The consensus among most brokerage firms is that a repeat of 2004 is in the offing, as the HUL-P&G war intensifies this year.

Anand Shah, senior research analyst at Angel Securities, said in his report dated March 12: “It was in March 2004 that P&G initiated the detergent war when it slashed the price of its Tide and Ariel brands by 20 to 50 per cent, respectively. This followed the success of its 50 per cent price-cut in sachets of the same brands in 2003. HUL was forced to react, slashing the price of Surf Excel to match Ariel. The price of Surf Blue was also slashed. But it was still higher than Tide. The price war soon spilled into other categories such as shampoos.”

Pardeshi of Anand Rathi concurs that the current price-war would not be restricted to detergents. “Our view is thar it will spread to categories such as personal care.”

Already, he added, HUL has upped the ante in the soaps segment by signing Katrina Kaif as brand ambassador for its new variant of Lux, ads of which are on air at the moment. “She was endorsing the Dyna soap brand from Anchor. Now she is doing Lux,” he says.

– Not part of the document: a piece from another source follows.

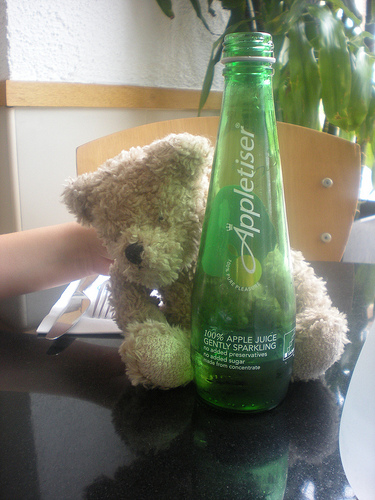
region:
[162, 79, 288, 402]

There are some brokerage firms, however, that hold a contrarian view on HUL. An RBS report dated March 18 says, “We have been cautious on HUL since May 2009, expecting margin pressure as the company attempted to revive market share and volume growth. In the last year, the stock underperformed the Sensex by 51 per cent. We expect no broad margin erosion as in 2004. Our checks suggest rising market share and volume growth. Buy.”